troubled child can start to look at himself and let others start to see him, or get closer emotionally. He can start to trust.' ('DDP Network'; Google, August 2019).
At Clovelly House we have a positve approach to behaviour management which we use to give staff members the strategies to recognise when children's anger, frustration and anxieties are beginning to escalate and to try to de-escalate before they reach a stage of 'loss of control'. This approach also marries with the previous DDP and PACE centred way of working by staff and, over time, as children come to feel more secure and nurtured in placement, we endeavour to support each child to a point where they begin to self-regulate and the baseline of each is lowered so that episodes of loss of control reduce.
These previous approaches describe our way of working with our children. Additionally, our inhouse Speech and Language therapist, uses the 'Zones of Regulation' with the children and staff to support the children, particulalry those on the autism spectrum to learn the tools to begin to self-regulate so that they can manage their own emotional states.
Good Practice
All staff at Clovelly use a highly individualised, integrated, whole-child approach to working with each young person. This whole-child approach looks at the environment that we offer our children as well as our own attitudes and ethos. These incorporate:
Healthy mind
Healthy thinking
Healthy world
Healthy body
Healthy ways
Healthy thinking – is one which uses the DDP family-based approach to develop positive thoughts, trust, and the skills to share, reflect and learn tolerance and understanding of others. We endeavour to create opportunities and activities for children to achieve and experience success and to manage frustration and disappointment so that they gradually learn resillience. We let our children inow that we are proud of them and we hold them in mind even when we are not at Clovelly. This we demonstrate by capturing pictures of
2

# # # # # # #

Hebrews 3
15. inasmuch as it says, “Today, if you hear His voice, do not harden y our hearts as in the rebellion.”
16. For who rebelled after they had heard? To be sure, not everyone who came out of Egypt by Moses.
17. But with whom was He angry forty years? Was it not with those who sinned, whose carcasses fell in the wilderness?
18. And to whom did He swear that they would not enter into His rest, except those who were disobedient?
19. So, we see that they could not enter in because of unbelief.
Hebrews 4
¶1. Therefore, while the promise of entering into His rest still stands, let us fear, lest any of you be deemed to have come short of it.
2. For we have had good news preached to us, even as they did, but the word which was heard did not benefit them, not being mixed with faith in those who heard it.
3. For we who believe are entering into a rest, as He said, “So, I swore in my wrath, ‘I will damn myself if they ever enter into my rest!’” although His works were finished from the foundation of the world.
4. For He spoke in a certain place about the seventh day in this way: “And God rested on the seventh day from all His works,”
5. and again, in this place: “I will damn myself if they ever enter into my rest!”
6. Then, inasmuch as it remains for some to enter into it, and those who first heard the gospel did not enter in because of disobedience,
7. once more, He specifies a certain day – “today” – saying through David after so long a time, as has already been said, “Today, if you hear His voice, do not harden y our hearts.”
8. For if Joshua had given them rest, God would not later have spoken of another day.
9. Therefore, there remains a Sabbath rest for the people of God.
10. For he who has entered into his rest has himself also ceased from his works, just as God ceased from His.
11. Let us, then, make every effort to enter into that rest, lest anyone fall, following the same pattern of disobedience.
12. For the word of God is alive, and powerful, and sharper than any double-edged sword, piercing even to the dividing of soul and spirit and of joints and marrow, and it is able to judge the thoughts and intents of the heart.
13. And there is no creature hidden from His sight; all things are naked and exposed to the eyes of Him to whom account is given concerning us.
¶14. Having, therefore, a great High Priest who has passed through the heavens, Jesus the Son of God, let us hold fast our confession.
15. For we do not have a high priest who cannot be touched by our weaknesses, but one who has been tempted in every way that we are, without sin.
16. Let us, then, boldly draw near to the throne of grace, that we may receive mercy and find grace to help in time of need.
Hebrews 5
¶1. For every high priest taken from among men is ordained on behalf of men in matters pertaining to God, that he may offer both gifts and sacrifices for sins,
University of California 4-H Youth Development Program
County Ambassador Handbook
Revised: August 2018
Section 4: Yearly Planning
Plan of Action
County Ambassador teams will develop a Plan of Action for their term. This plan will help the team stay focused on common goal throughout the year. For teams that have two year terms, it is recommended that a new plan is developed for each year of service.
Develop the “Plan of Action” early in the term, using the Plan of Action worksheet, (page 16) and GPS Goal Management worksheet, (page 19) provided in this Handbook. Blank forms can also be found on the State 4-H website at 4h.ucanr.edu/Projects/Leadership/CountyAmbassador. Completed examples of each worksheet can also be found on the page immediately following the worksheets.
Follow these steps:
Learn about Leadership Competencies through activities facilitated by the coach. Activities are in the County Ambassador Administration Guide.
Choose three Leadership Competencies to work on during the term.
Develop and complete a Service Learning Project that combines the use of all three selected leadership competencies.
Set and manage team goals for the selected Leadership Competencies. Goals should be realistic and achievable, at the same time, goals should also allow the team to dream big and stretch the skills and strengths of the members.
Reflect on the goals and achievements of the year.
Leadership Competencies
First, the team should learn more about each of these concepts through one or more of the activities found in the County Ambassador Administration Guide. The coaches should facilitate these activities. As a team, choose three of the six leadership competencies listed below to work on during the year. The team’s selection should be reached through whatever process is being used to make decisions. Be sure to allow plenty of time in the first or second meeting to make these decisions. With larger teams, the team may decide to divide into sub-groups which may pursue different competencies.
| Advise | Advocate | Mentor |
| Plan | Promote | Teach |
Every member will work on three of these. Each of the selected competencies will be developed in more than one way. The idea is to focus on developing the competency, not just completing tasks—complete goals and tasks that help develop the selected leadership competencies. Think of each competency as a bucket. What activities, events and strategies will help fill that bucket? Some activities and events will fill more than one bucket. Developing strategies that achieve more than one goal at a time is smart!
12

# # # # # # #

## INSTRUCTIONS FOR THE TASK
Check each line of the records above for "because", and copy those that have it.

## EXERCISE SOLUTION
19. So, we see that they could not enter in because of unbelief.
6. Then, inasmuch as it remains for some to enter into it, and those who first heard the gospel did not enter in because of disobedience,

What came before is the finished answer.